The following XML output shows how to set the appropriate values.
<UserAccounts> <AdministratorPassword> <Value> yourBApasswordhere</Value> <PlainText>true</PlainText> </AdministratorPassword> </UserAccounts>
Disabling the Built-in Administrator Account
Original equipment manufacturers (OEMs) and system builders are required to disable the built-in Administrator account before delivering the computers to customers.
- Run the sysprep /generalize
command
When you run the sysprep /generalize command, the next time the computer starts, the built-in Administrator account will be disabled.
-or-
- Use the net user command
Run the following command to disable the Administrator account.
net user administrator /active:no
Configure the Built-in Administrator Password During System Preparation
In Windows Server 2008, Windows
Server 2008 R2, and Windows Vista® with Service
Pack 1, the default password policy requires the creation of a
complex password for all user accounts. During installation, Setup
prompts you to configure a complex password. Attempting to
configure a non-complex password, either manually or by using a
script, such as the net
command, will fail.
When you run the sysprep /generalize command on Windows Server 2008 and Windows Server 2008 R2, the built-in administrator account password is reset.
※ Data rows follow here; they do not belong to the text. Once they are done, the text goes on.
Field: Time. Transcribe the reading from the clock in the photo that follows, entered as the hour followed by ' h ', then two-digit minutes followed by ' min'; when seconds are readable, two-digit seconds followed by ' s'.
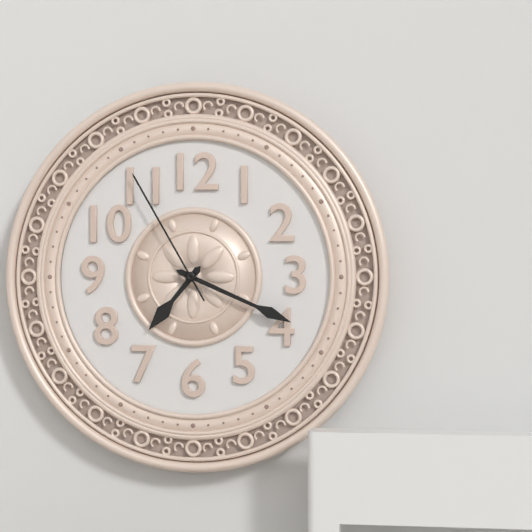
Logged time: 7 h 19 min 55 s
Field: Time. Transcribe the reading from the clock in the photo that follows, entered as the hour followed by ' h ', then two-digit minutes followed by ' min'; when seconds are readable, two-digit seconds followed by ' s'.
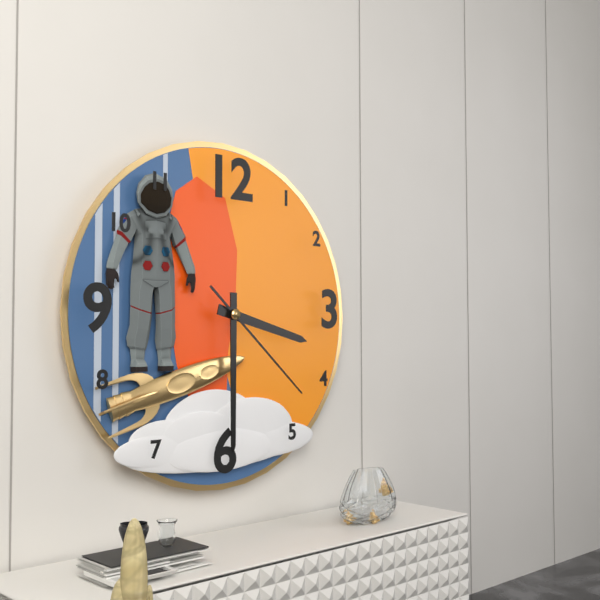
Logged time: 3 h 30 min 22 s
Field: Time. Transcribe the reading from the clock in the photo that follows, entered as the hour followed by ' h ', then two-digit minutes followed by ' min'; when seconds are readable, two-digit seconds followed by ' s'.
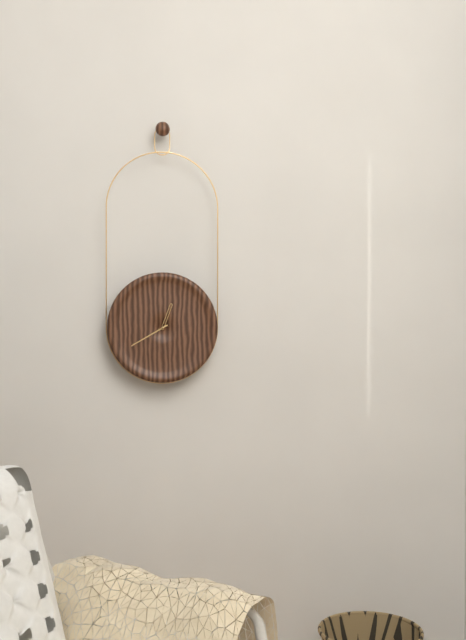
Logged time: 12 h 40 min
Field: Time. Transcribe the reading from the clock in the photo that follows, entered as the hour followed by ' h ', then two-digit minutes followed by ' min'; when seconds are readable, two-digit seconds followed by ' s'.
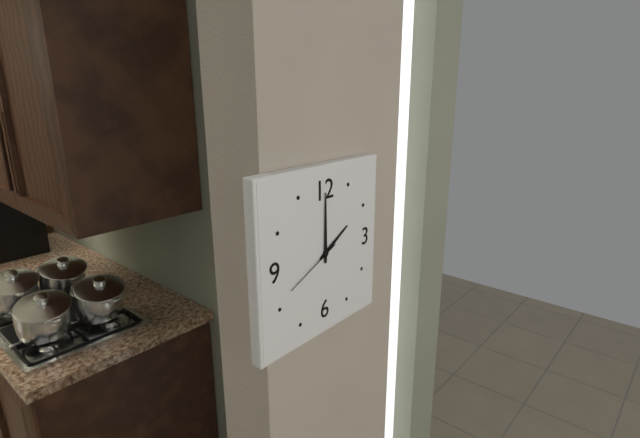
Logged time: 2 h 00 min 41 s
The Sysprep tool only clears the built-in administrator account’s password for server editions, not for client editions. The next time the computer starts, Setup displays a prompt for a password
You can automate configuration of the password by creating an answer file to use with Sysprep that specifies a value for the Microsoft-Windows-Shell-Setup | UserAccounts | AdministratorPassword unattended Setup setting.
OEMs and system builders are required to retain the default password policy of their computers. However, corporate customers are permitted to change the default password policy.
A corporate customer can configure a non-complex password for the built-in administrator account during an unattended installation by specifying the desired value for Microsoft-Windows-Shell-Setup | UserAccounts | AdministratorPassword.